GLENN: Tim Russert was one of a kind and I know you have heard from everybody and his brother in the last few days about Tim Russert and I'm not going to go on and on about him.  I didn't know the man.  I knew him like you did.  I knew him as a viewer.  That's it.  Didn't know him as a viewer, you know, in the last eight years because I started going to church eight years ago and missed him.  I will tell you that every time I saw this guy on television, I liked him.  I know that he was a liberal, but I could never really tell where his policies were.  I could never tell if he was -- he never had an agenda.  He was one of a kind or the last of a dying breed or a dead breed of those journalists that were fair.  He pissed me off so badly every time he would have my guy on.  He would ask these questions and he would keep going and going and going and going, and your head would explode.  And you'd be like, you've got to be kidding me.  And then they would go to a commercial break and they would have the other side on, and I would cheer because he kept going and going and going and going.  And it was like the third time that I ever saw Tim Russert that I thought, holy cow, I cheer as much as I jeer with him.  He really asked the tough questions on both sides.  That doesn't happen anymore.  That's the way journalists are supposed to be, but I don't think they are.  That's the way.

I mean, look at the difference between the way the media is treating Barack Obama and the way Tim Russert treats everybody.  MSNBC is in full-fledged love affair with Barack Obama, where you hear the reporters say chills went down their legs.  That made a chill go up my spine when I heard that.  Right across the street is the GE building, 30 Rock, NBC, they have moved MSNBC into the same building with NBC.  Tim Russert was one of the guys who was fighting that.  Tim Russert said, I've worked too long in my career to have you pair me with Keith Olbermann; that's not journalism, that's not fair and balanced.  He was one of a dying breed.  I have no idea who they would possibly replace that guy with.
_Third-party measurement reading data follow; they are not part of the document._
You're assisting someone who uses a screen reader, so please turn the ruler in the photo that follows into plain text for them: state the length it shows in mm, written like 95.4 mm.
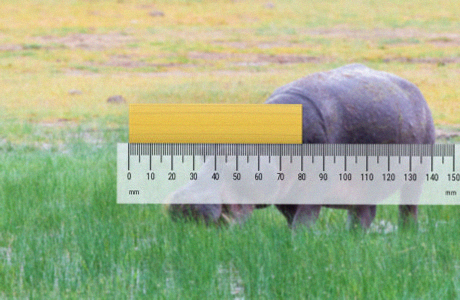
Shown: 80 mm
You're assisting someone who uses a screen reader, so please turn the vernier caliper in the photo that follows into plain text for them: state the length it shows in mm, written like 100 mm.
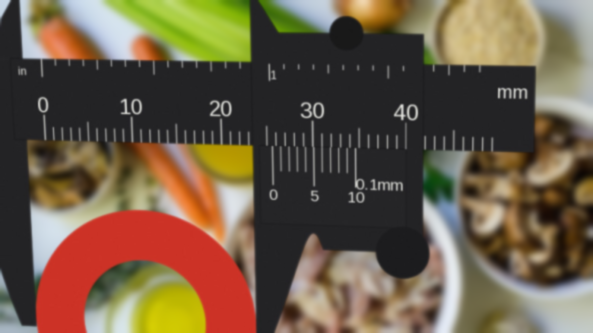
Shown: 25.6 mm
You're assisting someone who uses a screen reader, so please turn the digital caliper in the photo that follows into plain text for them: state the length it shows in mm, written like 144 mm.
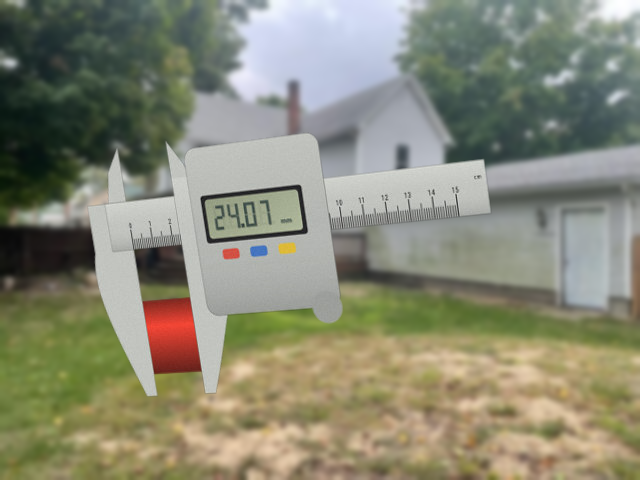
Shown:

You know, we all work in jobs that, it will go on.  You know, I die tomorrow and it will go on.  Somebody will replace me.  But I have to tell you I honestly don't know who you would replace Tim Russert with.  I haven't heard a soul that could fill his shoes.  I don't think I've ever seen anyone in journalism that I feel the way I do about Tim Russert.  Hopefully NBC gets it.  Hopefully some of Tim Russert's relative dying words about, what are you doing over at NBC will be heeded now.  The reports that I have read about what Tim Russert said about the move to the radical left of NBC.  And look, you want to do that but just make sure that it's known as commentary.  Journalists like that just don't exist.  Tim Russert, you made a difference.

And you know what?  I heard a lot of people who say, I never watched it because I was in church and now that I've seen all the things, I feel like I've missed something.  You did.  We all did.  And we'll really know what we had now that he's gone.